### WORK TO COMPLETE
Return each line of the records that contains the word "Amazonía".
====== PROVIDED RECORDS ======
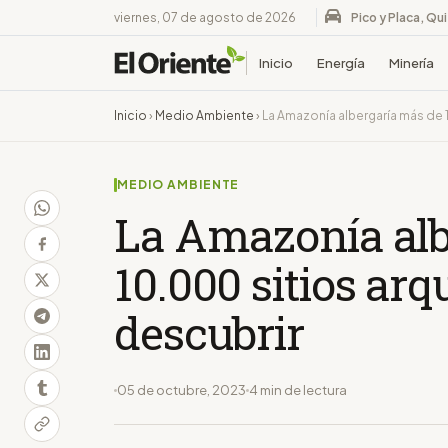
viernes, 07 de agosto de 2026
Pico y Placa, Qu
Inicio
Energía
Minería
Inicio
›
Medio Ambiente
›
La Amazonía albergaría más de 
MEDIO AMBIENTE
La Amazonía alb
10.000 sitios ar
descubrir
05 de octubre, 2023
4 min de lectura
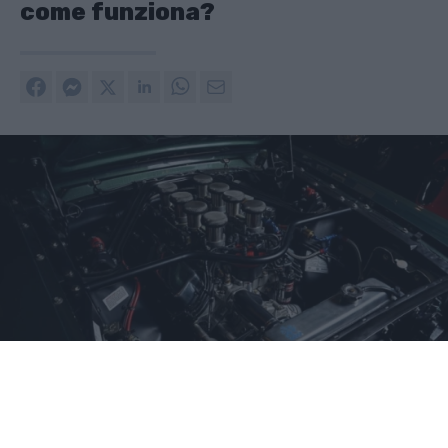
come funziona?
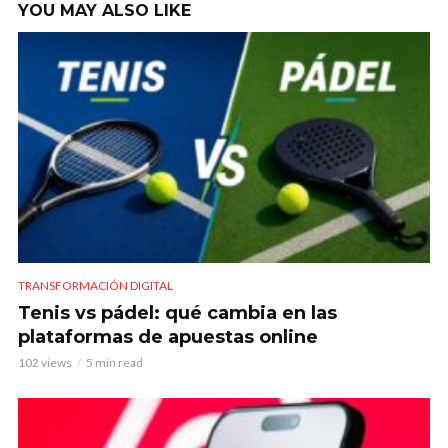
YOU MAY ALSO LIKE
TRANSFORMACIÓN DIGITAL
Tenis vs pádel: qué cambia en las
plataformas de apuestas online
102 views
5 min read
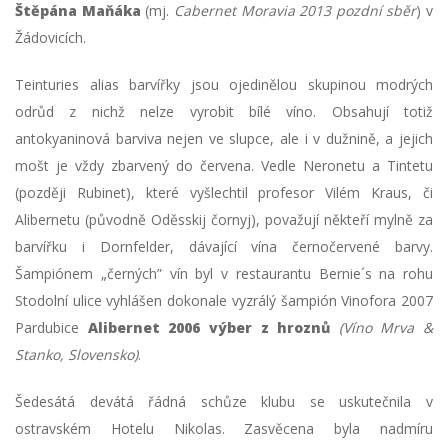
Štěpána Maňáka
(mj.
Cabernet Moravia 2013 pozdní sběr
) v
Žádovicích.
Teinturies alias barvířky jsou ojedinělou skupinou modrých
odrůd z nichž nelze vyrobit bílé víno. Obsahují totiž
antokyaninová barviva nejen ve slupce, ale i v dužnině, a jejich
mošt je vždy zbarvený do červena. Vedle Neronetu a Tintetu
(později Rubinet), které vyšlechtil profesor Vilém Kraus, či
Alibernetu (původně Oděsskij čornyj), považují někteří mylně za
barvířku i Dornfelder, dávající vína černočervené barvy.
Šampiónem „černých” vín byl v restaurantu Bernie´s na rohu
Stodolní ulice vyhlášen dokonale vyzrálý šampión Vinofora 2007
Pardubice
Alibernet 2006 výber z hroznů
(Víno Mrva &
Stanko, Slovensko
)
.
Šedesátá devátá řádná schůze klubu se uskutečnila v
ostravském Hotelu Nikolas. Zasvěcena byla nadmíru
======
### ANSWER SPACE
La Amazonía albergaría más de 
La Amazonía alb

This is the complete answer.